Tuesday, September 15, 2009

Bildungsroman


A bildungsroman is a coming-of-age kind of novel. It arose during the German Enlightenment, and in it, the author presents the psychological, moral and social shaping of the personality of a usually-young main character (the protagonist). The term Bildungsroman was coined by Johann Carl Simon Morgenstern.
The bildungsroman generally takes the following course:

The protagonist grows from child to adult.
The protagonist has a reason to embark upon his or her journey. A loss or some discontent must, at an early stage, jar him or her away from the home or family setting.

The process of maturation is long, arduous and gradual, involving repeated clashes between the hero's (protagonist's) needs and desires and the views and judgments enforced by an unbending social order..

Eventually, the spirit and values of the social order become manifest in the protagonist, who is ultimately incorporated into the society. The novel ends with the protagonist's assessment of himself and his new place in that society.

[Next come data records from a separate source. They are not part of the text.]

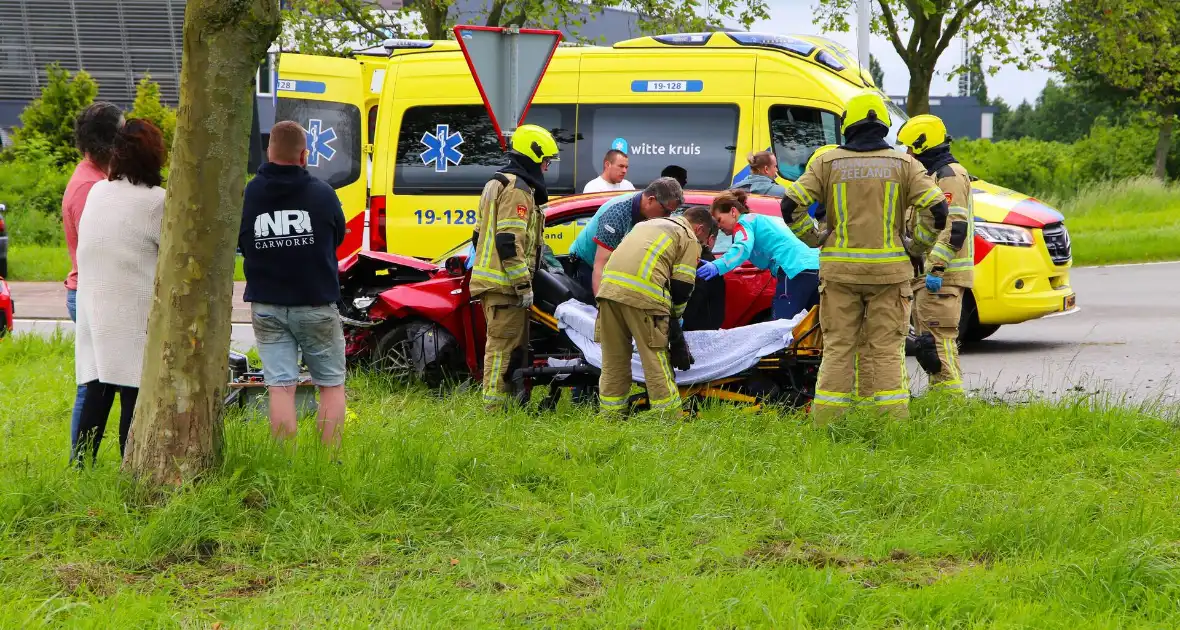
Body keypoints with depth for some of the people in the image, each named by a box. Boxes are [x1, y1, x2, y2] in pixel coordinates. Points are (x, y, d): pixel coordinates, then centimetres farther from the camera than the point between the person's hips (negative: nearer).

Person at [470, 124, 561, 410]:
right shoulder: (517, 189, -13)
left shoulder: (496, 183, 20)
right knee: (504, 345, -8)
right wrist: (524, 285, -20)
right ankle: (495, 406, -8)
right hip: (505, 283, -10)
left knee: (514, 346, 16)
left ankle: (512, 399, 21)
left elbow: (481, 234, 25)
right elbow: (509, 241, -22)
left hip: (491, 279, 10)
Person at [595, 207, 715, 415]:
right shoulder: (689, 239, 12)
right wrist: (674, 316, 22)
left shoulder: (649, 224, 34)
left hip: (609, 287, 6)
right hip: (643, 294, -6)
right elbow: (682, 286, 4)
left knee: (613, 361, 13)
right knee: (656, 361, -1)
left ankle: (611, 416, 16)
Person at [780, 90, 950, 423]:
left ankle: (825, 424, 3)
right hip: (889, 270, 0)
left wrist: (816, 241, 12)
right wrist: (915, 246, 10)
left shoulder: (828, 163, 2)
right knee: (887, 350, 4)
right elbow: (937, 209, -5)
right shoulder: (903, 165, 2)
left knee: (837, 348, 6)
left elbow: (791, 205, -3)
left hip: (839, 270, 0)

Within the broader genre, an entwicklungsroman is a story of general growth rather than self-culture; an erziehungsroman focuses on training and formal education; and a künstlerroman is about the development of an artist and shows a growth of the self.
Many genres other than the bildungsroman can include elements of it as prominent parts of their story lines. For example, a military story might show a raw recruit receiving a baptism by fire and becoming a battle-hardened soldier, while a high-fantasy quest story may show a transformation from an adolescent protagonist into an adult who is aware of his or her lineage or powers. Neither of those genres or stories, however, corresponds exactly to the bildungsroman.